Remote Desktop is arguably one of the most powerful features included in the Windows operating system. By extension, this also makes it one of the most dangerous to expose to the outside world. While Windows forces all users who are allowed to connect via Remote Desktop to have a password, the quality of those passwords will vary widely. Many users won’t think twice about granting the built-in Administrator account (or one bearing their first name) the ability to connect to the service. Combine this with the fact that Remote Desktop uses a well-known port number by default (3389), and you have a potentially dangerous situation. The bad guys regularly scan to check whether port 3389 is open, and if they find it is, they now have the ability to try to log on using the Remote Desktop client.
Enabling the Administrator account for Remote Desktop is a mistake, as using it would provide outside users with half the information they need to gain access to your PC. If they can guess the password (or use automated attack tools) the password could potentially be “guessed”. A different, dedicated account with a strong password would better serve the purpose. In my opinion, however, so too would changing the port number on which Remote Desktop accepts connections.

* * * * *

- QUESTIONS TO ANSWER:
[1] Return the part of the Remote Desktop passage that opens with the words "Remote Desktop is arguably" and closes with "Remote Desktop client.", copied word for word.
[2] Pick up the Remote Desktop passage right after its final sentence and carry it further.

Data records

* * * * *

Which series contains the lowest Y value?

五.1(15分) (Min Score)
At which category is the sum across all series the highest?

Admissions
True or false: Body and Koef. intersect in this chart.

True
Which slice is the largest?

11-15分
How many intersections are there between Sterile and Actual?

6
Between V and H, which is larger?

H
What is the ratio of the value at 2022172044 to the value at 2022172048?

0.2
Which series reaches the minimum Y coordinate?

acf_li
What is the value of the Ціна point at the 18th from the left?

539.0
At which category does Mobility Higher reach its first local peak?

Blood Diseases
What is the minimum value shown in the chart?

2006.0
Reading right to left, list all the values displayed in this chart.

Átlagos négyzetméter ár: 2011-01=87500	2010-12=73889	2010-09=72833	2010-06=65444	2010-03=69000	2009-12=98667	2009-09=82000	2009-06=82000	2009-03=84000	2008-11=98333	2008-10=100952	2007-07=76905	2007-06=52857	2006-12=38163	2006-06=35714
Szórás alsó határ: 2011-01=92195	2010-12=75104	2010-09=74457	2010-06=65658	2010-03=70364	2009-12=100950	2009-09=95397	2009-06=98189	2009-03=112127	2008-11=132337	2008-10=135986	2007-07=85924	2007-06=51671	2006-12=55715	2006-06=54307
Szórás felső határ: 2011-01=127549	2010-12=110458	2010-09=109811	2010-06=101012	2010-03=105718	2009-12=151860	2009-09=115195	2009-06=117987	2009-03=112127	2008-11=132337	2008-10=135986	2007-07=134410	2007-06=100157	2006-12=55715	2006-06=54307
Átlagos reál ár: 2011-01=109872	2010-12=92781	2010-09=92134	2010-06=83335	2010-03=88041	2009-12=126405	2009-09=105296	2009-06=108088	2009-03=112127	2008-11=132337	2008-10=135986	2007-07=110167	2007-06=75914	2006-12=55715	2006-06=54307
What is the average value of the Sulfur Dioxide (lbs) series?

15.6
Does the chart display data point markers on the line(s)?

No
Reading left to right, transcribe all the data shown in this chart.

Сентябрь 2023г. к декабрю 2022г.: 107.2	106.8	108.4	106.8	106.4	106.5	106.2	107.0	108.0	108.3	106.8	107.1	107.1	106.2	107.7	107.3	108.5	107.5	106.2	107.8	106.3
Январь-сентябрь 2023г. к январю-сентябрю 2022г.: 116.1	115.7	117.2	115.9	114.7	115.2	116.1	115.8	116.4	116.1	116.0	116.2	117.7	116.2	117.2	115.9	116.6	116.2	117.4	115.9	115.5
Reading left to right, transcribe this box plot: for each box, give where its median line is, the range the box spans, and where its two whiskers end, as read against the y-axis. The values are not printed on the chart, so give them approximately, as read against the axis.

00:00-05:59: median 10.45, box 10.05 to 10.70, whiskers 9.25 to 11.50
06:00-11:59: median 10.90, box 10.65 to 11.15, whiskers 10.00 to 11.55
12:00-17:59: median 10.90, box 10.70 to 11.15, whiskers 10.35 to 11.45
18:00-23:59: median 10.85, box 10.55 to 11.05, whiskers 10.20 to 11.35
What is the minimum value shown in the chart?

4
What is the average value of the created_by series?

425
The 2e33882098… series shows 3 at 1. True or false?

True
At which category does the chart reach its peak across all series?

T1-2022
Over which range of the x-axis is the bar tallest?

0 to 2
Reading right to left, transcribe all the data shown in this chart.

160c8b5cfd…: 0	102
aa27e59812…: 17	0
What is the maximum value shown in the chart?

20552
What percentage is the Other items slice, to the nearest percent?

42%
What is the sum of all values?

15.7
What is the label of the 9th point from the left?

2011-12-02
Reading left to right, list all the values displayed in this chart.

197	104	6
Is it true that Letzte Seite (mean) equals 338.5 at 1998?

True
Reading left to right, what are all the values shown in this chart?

* * * * *

- TASK-BY-TASK ANSWERS:
[1]
Remote Desktop is arguably one of the most powerful features included in the Windows operating system. By extension, this also makes it one of the most dangerous to expose to the outside world. While Windows forces all users who are allowed to connect via Remote Desktop to have a password, the quality of those passwords will vary widely. Many users won’t think twice about granting the built-in Administrator account (or one bearing their first name) the ability to connect to the service. Combine this with the fact that Remote Desktop uses a well-known port number by default (3389), and you have a potentially dangerous situation. The bad guys regularly scan to check whether port 3389 is open, and if they find it is, they now have the ability to try to log on using the Remote Desktop client.

[2]
While changing the Remote Desktop port number technically doesn’t make the service any more secure, it does offer the advantage of security by obscurity. The majority of those engaging in wide-scale port scanning usually won’t scan for every open port, though some certainly will. If they find the Remote Desktop port (3389) closed, they’ll generally assume that Remote Desktop isn’t enabled. By changing the port number on which Remote Desktop accepts connections, you reduce the liklihood of malicious (or even casual) users attempting Remote Desktop connections to your system. It’s worth noting that this tip can also be used to change the listening port for Terminal Server connections on Windows Server systems.
As a general rule, I like to choose a higher port number – let’s say 36578 for the sake of argument. If the listening port number were changed to this value, the user would need to supply it as part of the address in the Remote Desktop client. For example, to connect to a system at address 220.127.116.11, the full address 18.104.22.168:36578 would need to be provided in the client’s Computer field.
But how is the listening port number changed? Unfortunately, it’s via a Registry edit, so you should back it up first as a precaution. The key in question is found under HKEY_LOCAL_MACHINE\System\CurrentControlSet\Control\TerminalServer\WinStations\RDP-Tcp\PortNumber. For more details on changing the value, see this Microsoft Knowledge Base article.
If you do change your Remote Desktop port number, don’t forget that your firewall rules that allow incoming connections will need to be changed to reflect the new port number you choose.